Scientific classification
- Kingdom: Plantae
- Clade: Tracheophytes
- Clade: Angiosperms
- Clade: Monocots
- Order: Asparagales
- Family: Amaryllidaceae
- Subfamily: Amaryllidoideae
- Genus: Amaryllis
- Species: A. paradisicola
- Binomial name: Amaryllis paradisicola Snijman

= Amaryllis paradisicola =

- Genus: Amaryllis
- Species: paradisicola
- Authority: Snijman
- Conservation status: VU

Species of flowering plant

Amaryllis paradisicola is a species of bulbous perennial plant from South Africa.

==Classification==
Amaryllis paradisicola was described by Dierdré A. Snijman in 1998 in a paper in the journal Bothalia. It is one of only two species in the genus Amaryllis, the other being Amaryllis belladonna, from further south in South Africa.

==Description==
Amaryllis paradisicola flowers in April, producing a group of 10–21 Narcissus-scented flowers, arranged in a ring. They begin purple–pink in colour, and become darker over time. It has broader leaves than A. belladonna, longer stamens and a more deeply divided trifid stigma.

==Distribution==
Amaryllis paradisicola is known from two populations comprising fewer than 2000 individuals.
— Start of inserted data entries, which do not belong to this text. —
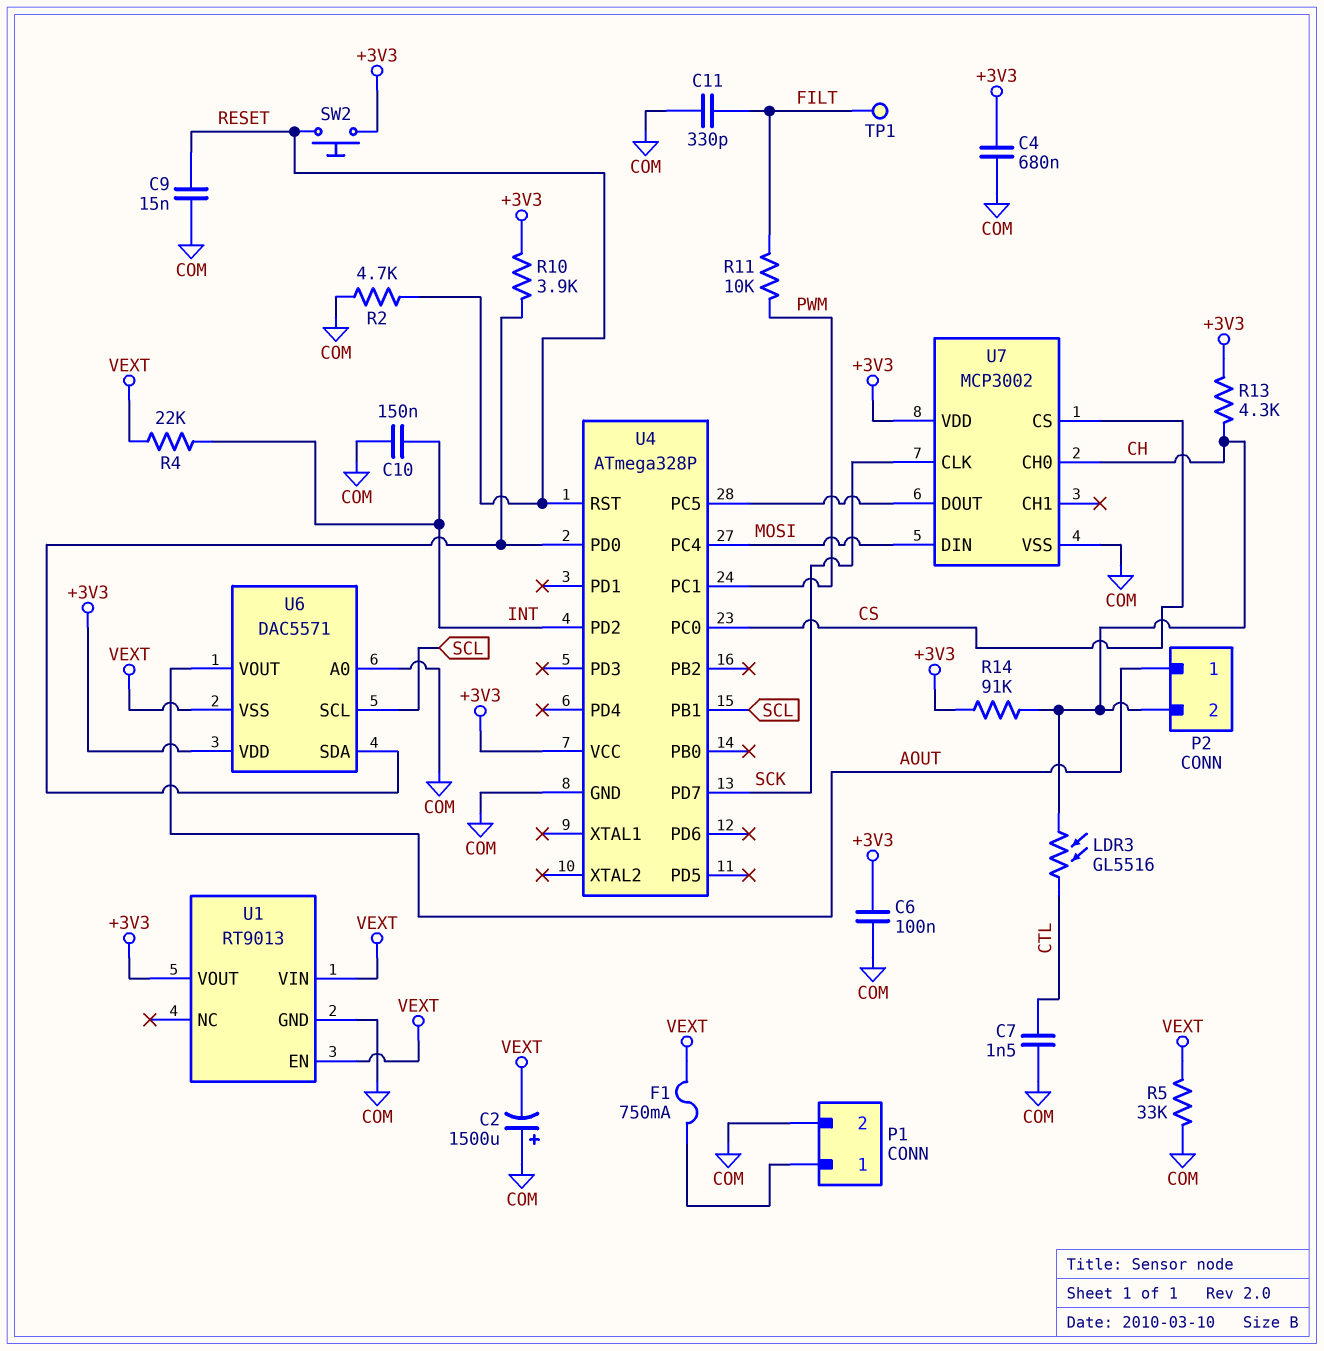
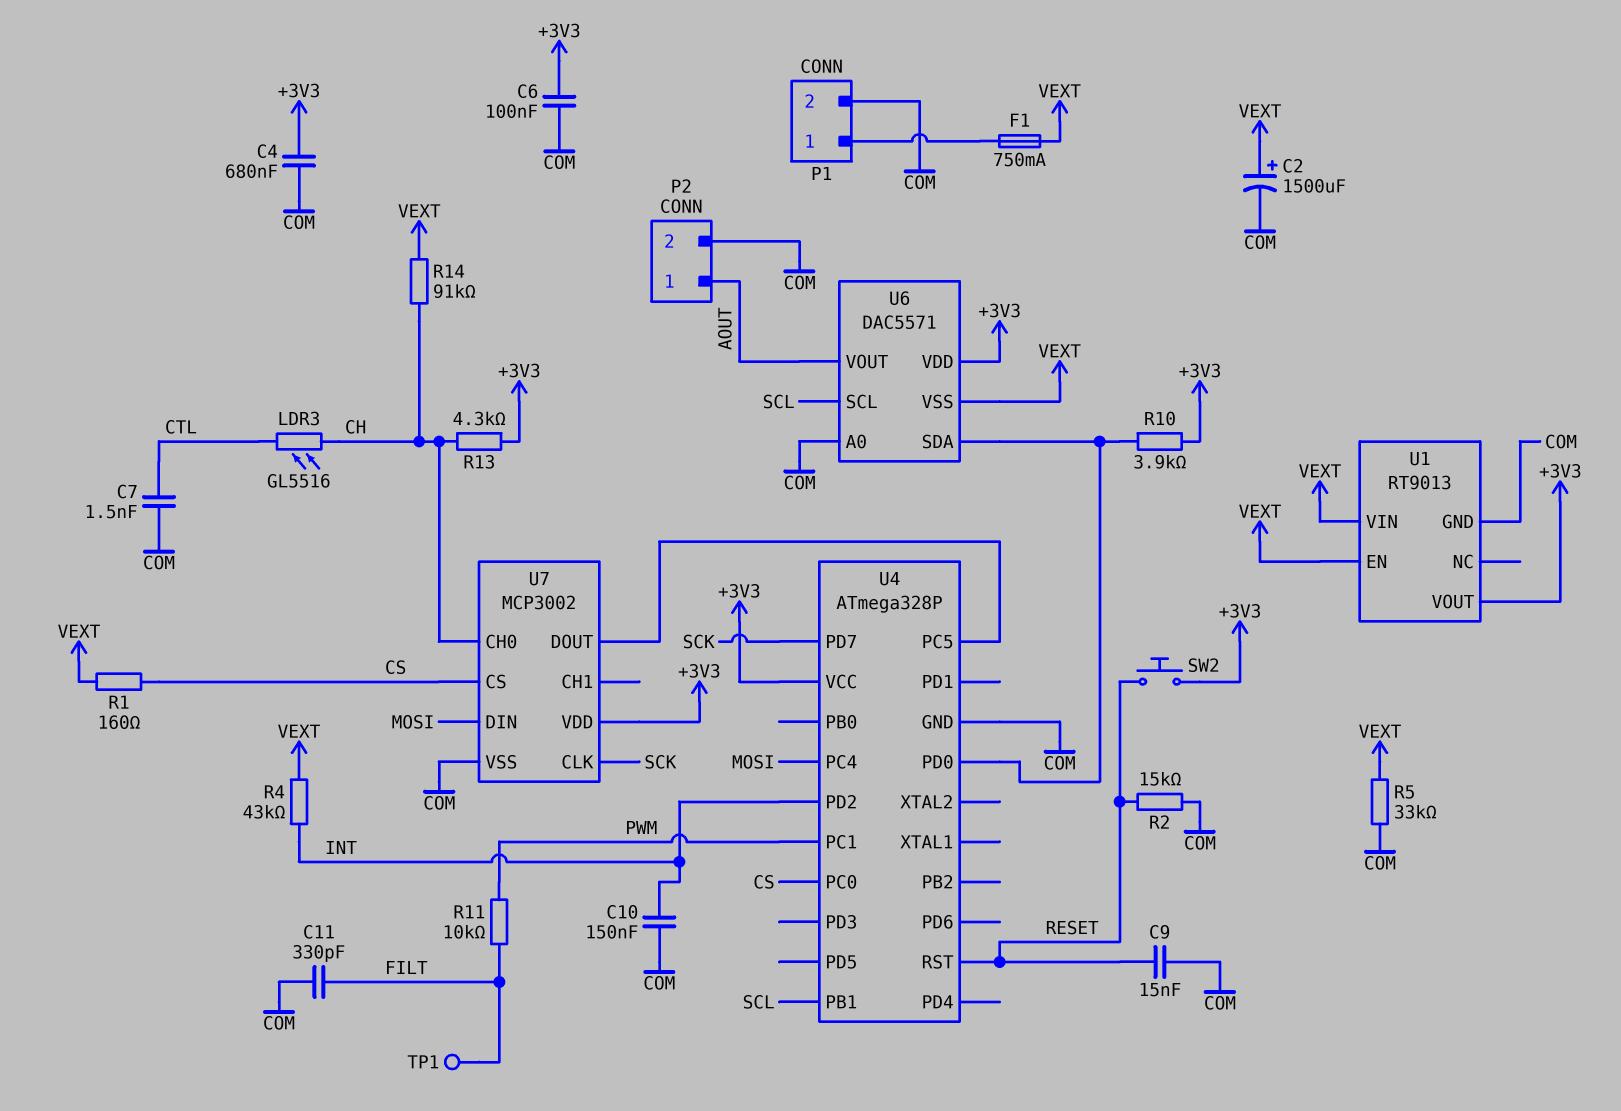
C2: 1500uF (plus COM, minus VEXT) -> 1500uF (plus VEXT, minus COM)
P2 pin 2: CH -> COM
R1: none -> 160 (CS, VEXT)
R2: 4.7k (COM, RESET) -> 15k (COM, RESET)
R4: 22k (INT, VEXT) -> 43k (INT, VEXT)
R14: 91k (+3V3, CH) -> 91k (CH, VEXT)

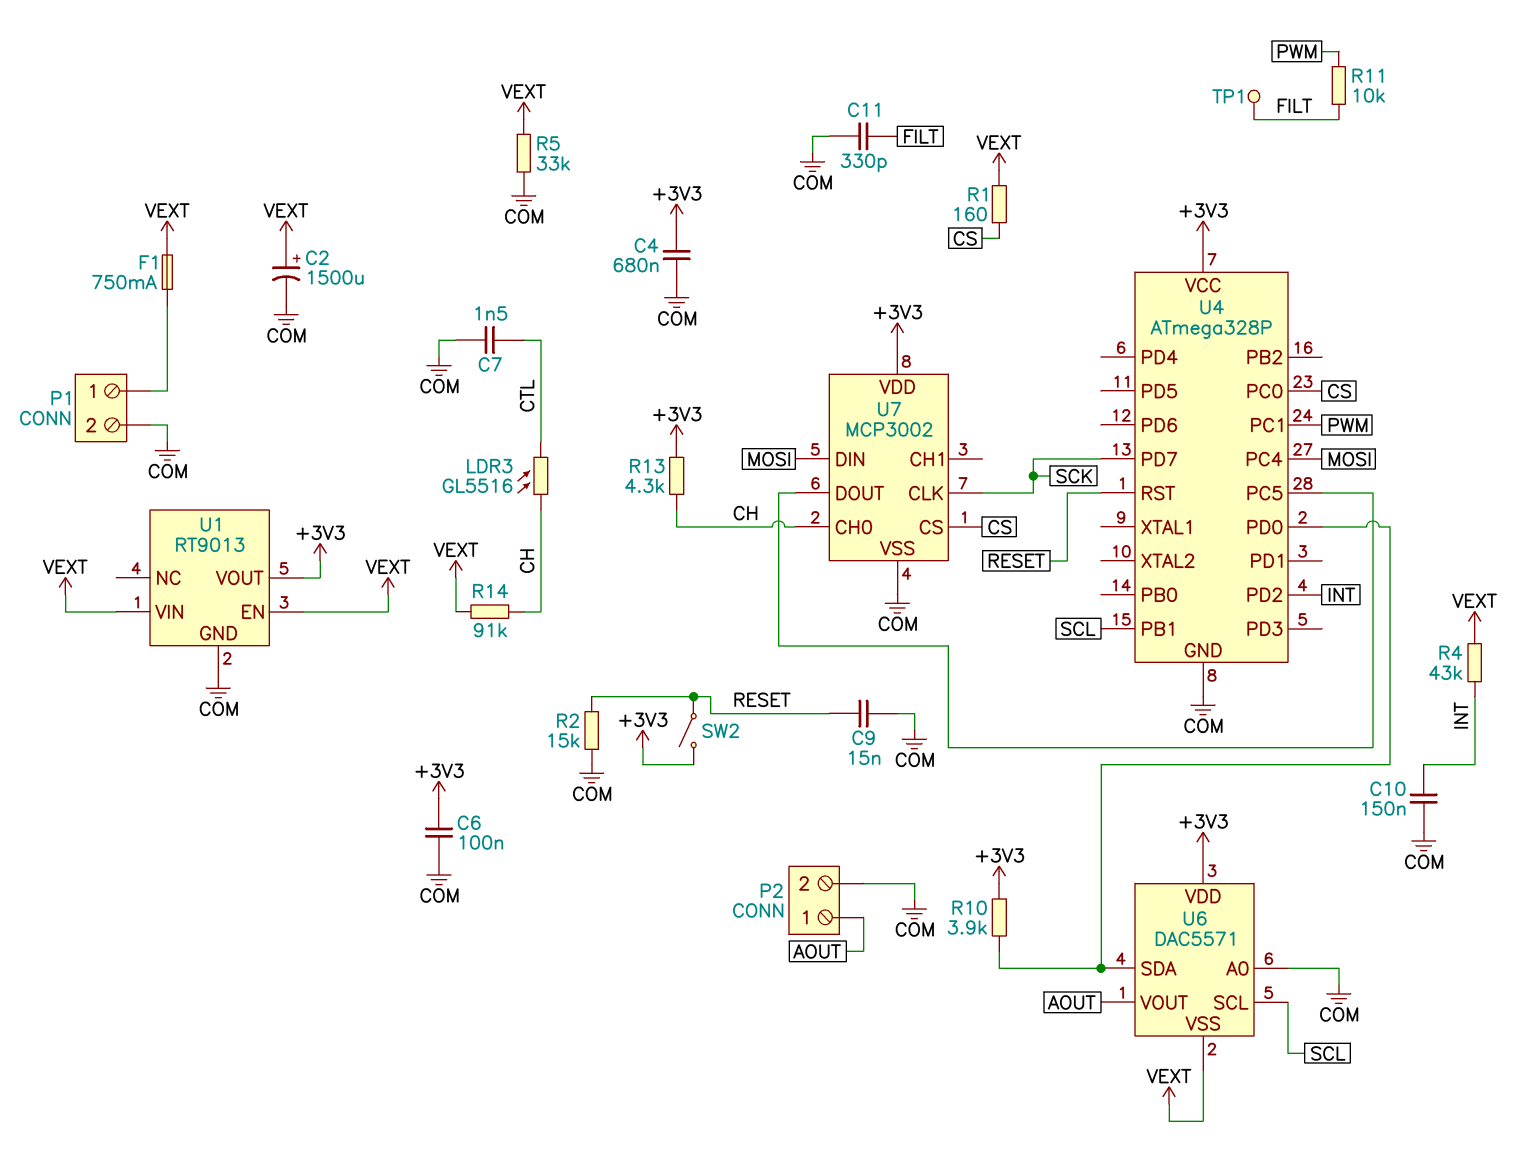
SW2: button (+3V3, RESET) -> switch (+3V3, RESET)

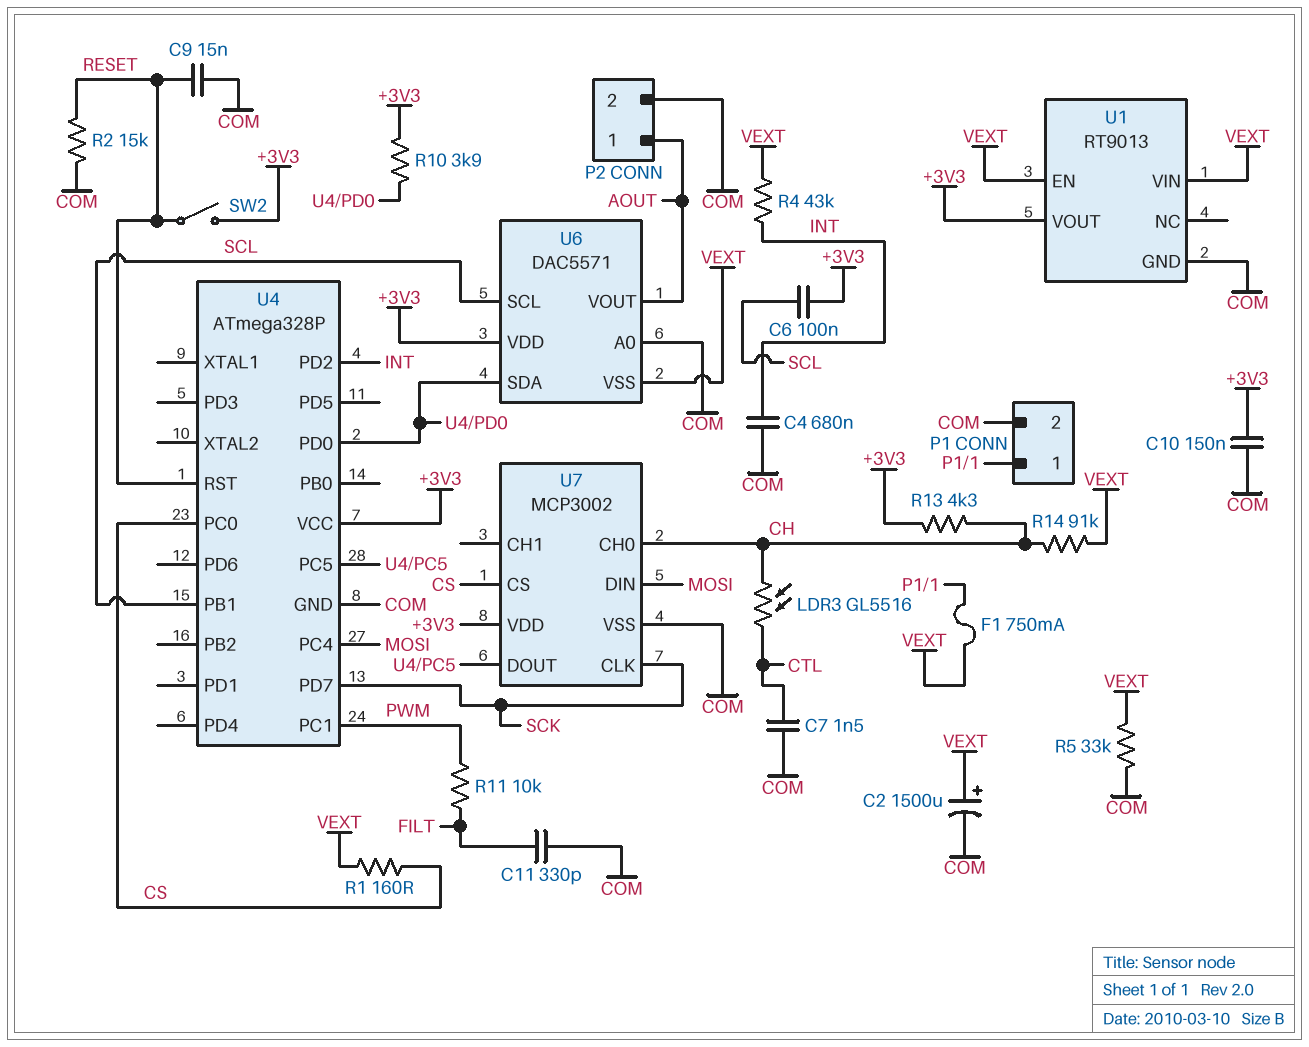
C4: 680nF (+3V3, COM) -> 680nF (COM, INT)
C6: 100nF (+3V3, COM) -> 100nF (+3V3, SCL)
C10: 150nF (COM, INT) -> 150nF (+3V3, COM)
TP1: test point (FILT) -> none

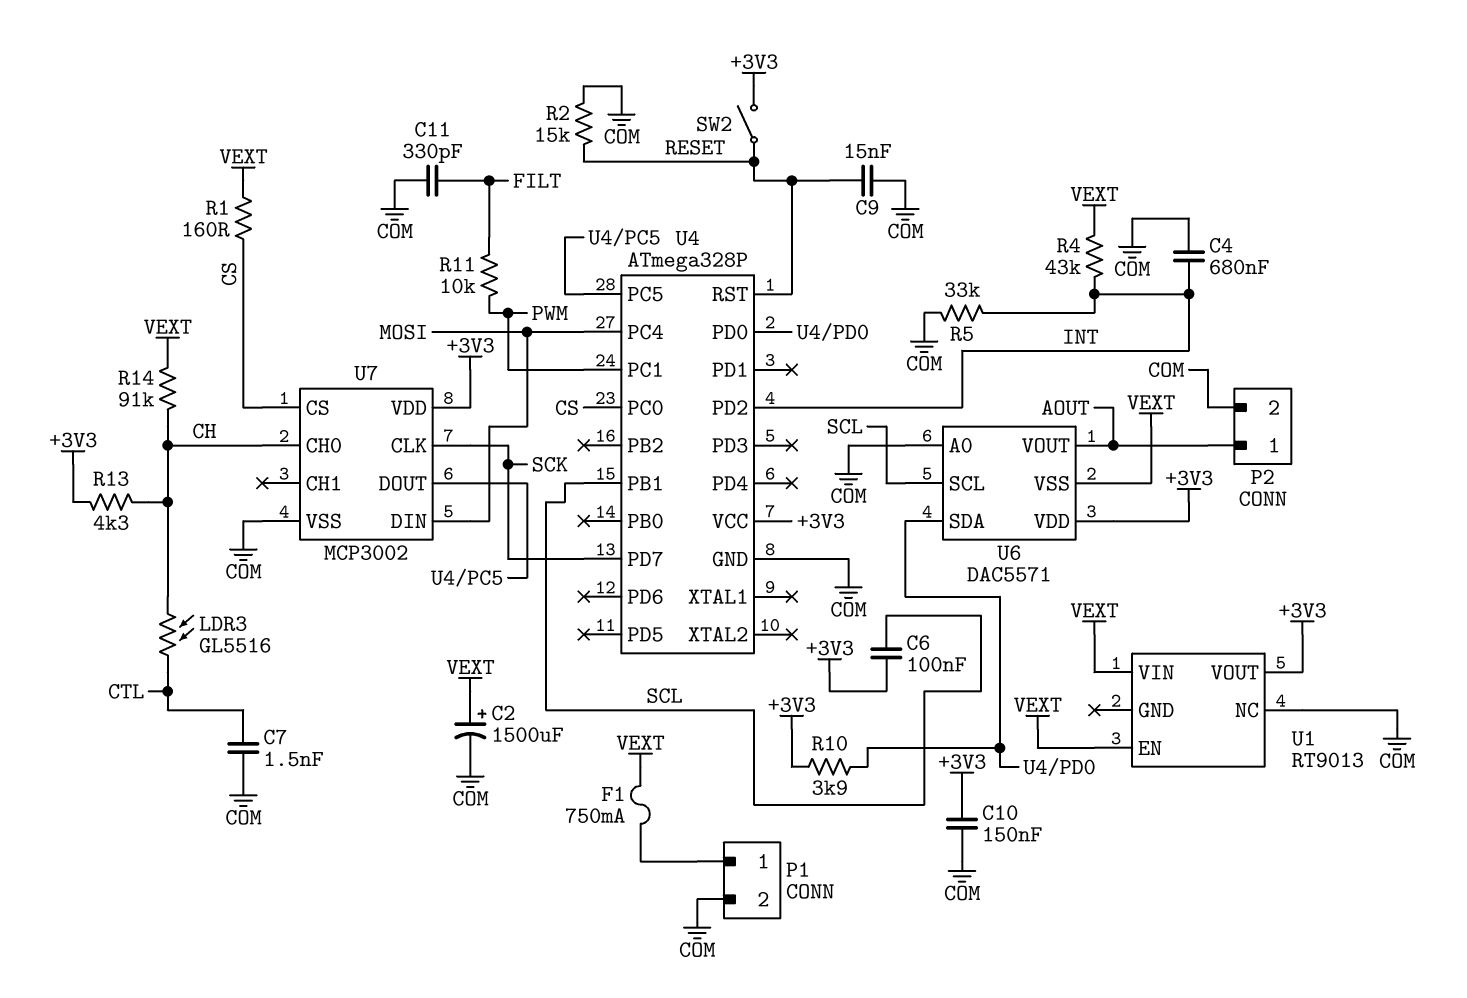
R5: 33k (COM, VEXT) -> 33k (COM, INT)
U1 pin GND: COM -> none
U1 pin NC: none -> COM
They grow on shady quartzite cliffs in the Richtersveld National Park, near the town of Vioolsdrif, Northern Cape. This is a much drier and cooler environment than that enjoyed by A. belladonna in the Western Cape. Although it occurs only in a protected area, A. paradisicola is considered a vulnerable species on the Red List of South African Plants, because of the potential effects of damage by baboons.